**Document extract**
++++++++++
Wisma Nusantara is an office highrise building located in Jalan M.H. Thamrin, Jakarta, Indonesia. Constructed from 1964 to 1969, Wisma Nusantara was amongst the first highrise buildings in Indonesia. The building complex included the Pullman Hotel.

History
The construction of Wisma Nusantara was inspired by President Sukarno's intention to have the first high rise building in Jakarta. The first contract was awarded in 1964 for $5.7 million using the Japanese war reparation and construction commenced in the same year. However, the decline of the rupiah and the attempted coup d'etat interrupted the construction of Wisma Nusantara. As a result the money ran out, leaving the building unfinished with only its steel frame completed for more than 5 years.

Construction work was continued by Mitsui Construction Co. in 1972 after the renewal of the contract. Wiratman Wangsadinata, the founder of PT. Wiratman & Associates, was chosen as the supervisor of the project in 1970. The building was finally completed in 1972. It was officially inaugurated by President Suharto on December 2, 1972, together with the adjacent President Hotel (now Pullman Hotel). As part of the deal, the share was held by Mitsui 55% and the Indonesian Government 45%. Because of the considerably high cost of renting office space, the building was only used by Japanese companies for a couple of years. Because of this, the building stimulated the antipathy of Indonesian citizens. The building was at one time topped with a large sign of Suzuki. An Indonesian movie directed by Sjumandjaja Budak Nafsu (1984), literally "slave to lust", depicts a scene where a young woman was raped and made a concubine for the Japanese during the war, and having lost her energy for life, wanders around Jakarta surrounded by neon signs of Japanese enterprises on Jalan M.H. Thamrin, which clearly shows sentiment toward the Japanese in Indonesia during the period.
++++++++++
**Direction A**
Could you restate word for word the listing lines between the line containing "scientific name: Sedum alamosanum" and the line containing "collectors: R. C. Rollins & K. W. Rollins", inclusive?
The Wisma Nusantara article and the listing are unrelated material.

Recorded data
++++++++++
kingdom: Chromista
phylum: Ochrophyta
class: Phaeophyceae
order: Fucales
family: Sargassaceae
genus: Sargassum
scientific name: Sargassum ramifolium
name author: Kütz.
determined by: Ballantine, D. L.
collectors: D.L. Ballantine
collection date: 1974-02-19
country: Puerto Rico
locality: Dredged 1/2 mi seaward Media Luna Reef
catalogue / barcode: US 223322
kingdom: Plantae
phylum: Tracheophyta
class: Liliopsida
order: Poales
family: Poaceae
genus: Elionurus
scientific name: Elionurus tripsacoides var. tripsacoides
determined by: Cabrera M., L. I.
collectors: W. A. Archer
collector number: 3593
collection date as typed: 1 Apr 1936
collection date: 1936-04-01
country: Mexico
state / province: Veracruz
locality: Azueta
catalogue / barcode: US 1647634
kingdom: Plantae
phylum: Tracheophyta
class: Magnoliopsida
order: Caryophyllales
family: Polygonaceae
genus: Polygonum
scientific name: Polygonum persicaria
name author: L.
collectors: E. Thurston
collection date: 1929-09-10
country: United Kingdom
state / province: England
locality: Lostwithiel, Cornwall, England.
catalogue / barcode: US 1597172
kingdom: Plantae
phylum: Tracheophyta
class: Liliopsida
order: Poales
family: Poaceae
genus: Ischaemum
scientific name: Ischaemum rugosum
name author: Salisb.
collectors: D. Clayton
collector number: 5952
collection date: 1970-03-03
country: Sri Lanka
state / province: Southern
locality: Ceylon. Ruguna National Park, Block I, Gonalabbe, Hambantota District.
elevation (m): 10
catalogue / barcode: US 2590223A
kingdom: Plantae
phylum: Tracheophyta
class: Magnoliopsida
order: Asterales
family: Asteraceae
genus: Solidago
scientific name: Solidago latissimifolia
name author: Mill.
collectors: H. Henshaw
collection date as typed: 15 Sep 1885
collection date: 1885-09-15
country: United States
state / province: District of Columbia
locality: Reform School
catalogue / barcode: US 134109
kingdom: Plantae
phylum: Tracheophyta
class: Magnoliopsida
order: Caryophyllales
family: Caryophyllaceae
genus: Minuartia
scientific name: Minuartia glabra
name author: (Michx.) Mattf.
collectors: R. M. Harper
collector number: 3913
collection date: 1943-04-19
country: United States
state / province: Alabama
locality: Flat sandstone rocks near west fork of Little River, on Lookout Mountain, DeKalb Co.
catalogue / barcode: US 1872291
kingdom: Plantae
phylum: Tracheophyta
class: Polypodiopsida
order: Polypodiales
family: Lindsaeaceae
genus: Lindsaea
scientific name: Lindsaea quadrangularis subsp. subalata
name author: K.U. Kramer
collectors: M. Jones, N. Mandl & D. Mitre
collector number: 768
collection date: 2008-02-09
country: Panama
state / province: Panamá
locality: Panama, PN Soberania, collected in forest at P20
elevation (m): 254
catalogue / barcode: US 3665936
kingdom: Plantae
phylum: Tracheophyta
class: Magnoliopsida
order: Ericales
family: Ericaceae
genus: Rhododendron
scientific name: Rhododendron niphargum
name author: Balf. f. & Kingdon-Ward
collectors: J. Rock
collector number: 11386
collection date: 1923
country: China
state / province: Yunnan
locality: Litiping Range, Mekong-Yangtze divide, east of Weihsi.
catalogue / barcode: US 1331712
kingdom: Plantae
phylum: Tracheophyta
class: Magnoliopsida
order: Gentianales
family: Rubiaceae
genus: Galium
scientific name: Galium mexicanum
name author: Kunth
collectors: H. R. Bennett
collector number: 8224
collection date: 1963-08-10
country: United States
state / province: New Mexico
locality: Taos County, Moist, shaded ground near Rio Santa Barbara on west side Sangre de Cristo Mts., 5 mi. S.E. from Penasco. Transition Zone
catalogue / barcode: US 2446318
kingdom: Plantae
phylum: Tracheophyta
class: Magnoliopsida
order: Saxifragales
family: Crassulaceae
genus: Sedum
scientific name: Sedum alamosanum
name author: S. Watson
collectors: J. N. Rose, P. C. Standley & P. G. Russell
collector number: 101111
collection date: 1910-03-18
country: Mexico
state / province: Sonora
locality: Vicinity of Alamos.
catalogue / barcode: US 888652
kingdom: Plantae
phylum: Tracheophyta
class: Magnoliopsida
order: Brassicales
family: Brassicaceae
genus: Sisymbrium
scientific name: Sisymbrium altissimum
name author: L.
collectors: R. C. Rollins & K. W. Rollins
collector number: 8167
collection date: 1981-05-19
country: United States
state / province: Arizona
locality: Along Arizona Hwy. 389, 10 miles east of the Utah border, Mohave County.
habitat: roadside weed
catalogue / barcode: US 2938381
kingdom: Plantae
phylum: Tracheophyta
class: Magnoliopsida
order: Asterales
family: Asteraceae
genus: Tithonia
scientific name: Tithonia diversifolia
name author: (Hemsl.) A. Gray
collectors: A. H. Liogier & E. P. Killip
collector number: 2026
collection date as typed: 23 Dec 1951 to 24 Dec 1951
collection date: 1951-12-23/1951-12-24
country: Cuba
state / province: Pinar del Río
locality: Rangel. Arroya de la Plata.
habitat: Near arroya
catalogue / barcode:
++++++++++
**Direction B**
Would you quote the Wisma Nusantara article between "Wisma Nusantara is" and "the Pullman Hotel.", inclusive?

**Expected answer A**
scientific name: Sedum alamosanum
name author: S. Watson
collectors: J. N. Rose, P. C. Standley & P. G. Russell
collector number: 101111
collection date: 1910-03-18
country: Mexico
state / province: Sonora
locality: Vicinity of Alamos.
catalogue / barcode: US 888652
kingdom: Plantae
phylum: Tracheophyta
class: Magnoliopsida
order: Brassicales
family: Brassicaceae
genus: Sisymbrium
scientific name: Sisymbrium altissimum
name author: L.
collectors: R. C. Rollins & K. W. Rollins

**Expected answer B**
Wisma Nusantara is an office highrise building located in Jalan M.H. Thamrin, Jakarta, Indonesia. Constructed from 1964 to 1969, Wisma Nusantara was amongst the first highrise buildings in Indonesia. The building complex included the Pullman Hotel.